Question Video: Shading Equal Parts of Shapes to Match a Description | Nagwa Question Video: Shading Equal Parts of Shapes to Match a Description | Nagwa

# Question Video: Shading Equal Parts of Shapes to Match a Description Mathematics • Second Year of Primary School

Pick the rectangle that matches Jacob’s description.

03:26

### Video Transcript

Pick the rectangle that matches Jacob’s description. One-third is colored blue. Two-thirds are colored yellow.

In this question, we can see four different rectangles. And we’re told to pick the rectangle that matches Jacob’s description. So perhaps we’d better read his description carefully. In his description, Jacob mentions two fractions. He tells us that one-third of the rectangle is colored blue. And then he mentions another fraction. Two-thirds are colored yellow. Now, what is this word “third” that he mentions?
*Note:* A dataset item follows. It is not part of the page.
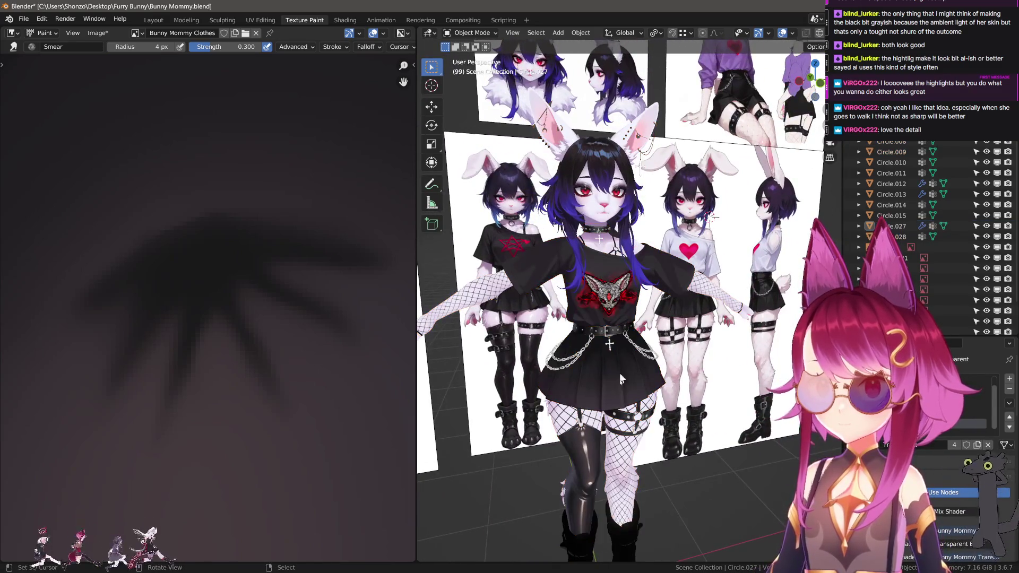
key(h)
A third is a type of fraction. It’s when one whole has been split into three equal parts. Now, there are two things that are really important about that definition. Firstly, we’re looking for something that’s been split into three parts. And then they need to be three equal parts too. So to begin with, let’s look at our rectangles and see which ones have been split into thirds.

If we look at our first rectangle, we can see that it has been split into three parts, but they’re not all the same size, are they? This part over here is a lot bigger than the other two. These parts are not equal. So we can’t say that this rectangle’s been split into thirds. It’s really important to understand why this rectangle is not correct because it might be quite easy to choose it as the correct answer. It does have one out of three parts colored blue and two out of three parts colored yellow. But they’re not equal parts, and so they’re not thirds. Don’t be caught out by this rectangle.

Now, if we look at our second rectangle, again, we can see one part blue, two parts yellow, and they are all equal parts. But there’s a part that’s colored white too. There are four equal parts. This rectangle doesn’t show thirds either; it shows quarters. So this doesn’t match Jacob’s description.

Now, if we look at our final two rectangles, we can see that each one has been split into three parts. And each of those three parts is equal. These have both been split into what we call thirds. But only one of our rectangles is correct. Jacob says that one-third is colored blue, in other words, one out of three equal parts. Looks like the correct rectangle might be this one, doesn’t it? This has one out of three equal parts that’s blue.

Now, when Jacob tells us that two-thirds are colored yellow, he’s telling us that two out of three equal parts are colored yellow. And we can see these in the first rectangle too. Notice that these two parts aren’t right next to each other. When we show a fraction, it doesn’t have to be that we color the parts side by side. As long as any two of the three parts are shaded, then two-thirds are shaded. We knew we were looking for a rectangle that had been divided into three equal parts, where one of those parts was colored blue and the other two parts were colored yellow. The correct rectangle is this one here. One-third is blue, and two-thirds are yellow.